À propos de l’analyse à distance
Anna Dal Mas, Vice-présidente
L’interrogation terrible de Ferenczi revient dans toute sa puissance. Le rapport proposé récemment par l’équipe de la Taskforce-2 de l’Association Psychanalytique Internationale (API) nous y conduit.
La Taskforce-2 (TF2) est un groupe de travail chargé par l’API depuis mai 2022 de proposer des recommandations à propos de la formation des analystes à l’époque contemporaine.
L’évolution des modes de vie, le développement des technologies ont sans doute permis d’envisager plus aisément la pratique de séances à distance (télé-analyse) avec un(e) analyste, selon des modalités prévues par son Code de Procédure. La récente pandémie a intensifié le recours à l’analyse à distance, rendue nécessaire par l’interdiction de déplacement. Néanmoins, il semble que de nombreux collègues usent de ces aménagements sans véritables limitations.

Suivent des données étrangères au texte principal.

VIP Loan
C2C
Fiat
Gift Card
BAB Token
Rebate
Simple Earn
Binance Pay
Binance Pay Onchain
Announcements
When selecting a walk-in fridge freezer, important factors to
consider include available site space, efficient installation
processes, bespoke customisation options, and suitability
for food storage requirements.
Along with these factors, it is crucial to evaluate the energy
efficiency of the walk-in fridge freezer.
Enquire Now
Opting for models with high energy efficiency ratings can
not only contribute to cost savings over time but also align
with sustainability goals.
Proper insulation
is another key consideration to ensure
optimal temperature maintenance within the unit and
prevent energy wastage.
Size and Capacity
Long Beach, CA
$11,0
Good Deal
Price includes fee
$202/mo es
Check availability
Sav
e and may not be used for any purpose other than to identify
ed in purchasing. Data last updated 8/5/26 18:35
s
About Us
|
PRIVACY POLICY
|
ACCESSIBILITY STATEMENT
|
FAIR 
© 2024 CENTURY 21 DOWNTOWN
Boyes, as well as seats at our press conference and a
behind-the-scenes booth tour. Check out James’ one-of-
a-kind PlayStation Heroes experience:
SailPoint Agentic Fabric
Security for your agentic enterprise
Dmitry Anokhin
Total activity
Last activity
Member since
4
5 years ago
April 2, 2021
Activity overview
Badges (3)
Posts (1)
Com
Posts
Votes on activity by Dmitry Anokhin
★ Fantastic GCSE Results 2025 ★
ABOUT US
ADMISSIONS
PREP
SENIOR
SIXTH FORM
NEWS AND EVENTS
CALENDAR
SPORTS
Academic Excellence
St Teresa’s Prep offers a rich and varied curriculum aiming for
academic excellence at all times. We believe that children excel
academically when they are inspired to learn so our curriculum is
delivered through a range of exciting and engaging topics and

Sans doute avons-nous à réfléchir et intégrer au mieux ces réalités. Mais jusqu’où et de quelle façon ?
Ce qui nous est proposé à travers la modification du Code de Procédure n’atteint-il pas le cœur même de la psychanalyse ? Quelle expérience du transfert, du contre-transfert, de la résistance, des conflits intrapsychiques, et leurs résonances corporelles un candidat -mais inévitablement un(e) analysant(e)- peut-il éprouver derrière un écran ? Peut-on considérer que seulement 25% de temps en présence, selon un calcul strictement arithmétique et navrant proposé par la TF2, aurait du sens ?
L’impact des modifications infligées à la sensibilité et la perception, mais aussi au cadre et à l’activité psychique de part et d’autre, pour l’analyste et l’analysant(e), ont-elles été étudiées sérieusement et suffisamment, au-delà d’affirmations insistantes, mais peu convaincantes ? Pourrions-nous aborder ces questions avec un esprit scientifique exigeant plutôt qu’un pragmatisme échevelé ? Et définir des critères précis qui rendraient impérieuses des séances à distance, ajoutées à une pratique essentiellement en présence ? La proposition d’analyse « combinée » n’est pas satisfaisante.
L’analyse à distance doit rester exceptionnelle et être justifiée par des circonstances spécifiques qui ne soient pas que de facilité ou de confort. L’encadrer avec des temps comptabilisés comme le propose la TF2, c’est la banaliser.
Il semble que les critiques ou les assentiments se répartissent selon les continents et peut-être les modèles de formation. En Europe, le ton est principalement à la critique et la divergence exigerait sans aucun doute un temps supplémentaire de recherche et d’argumentation.
Se réaménager, certes, mais sans en mourir pour autant.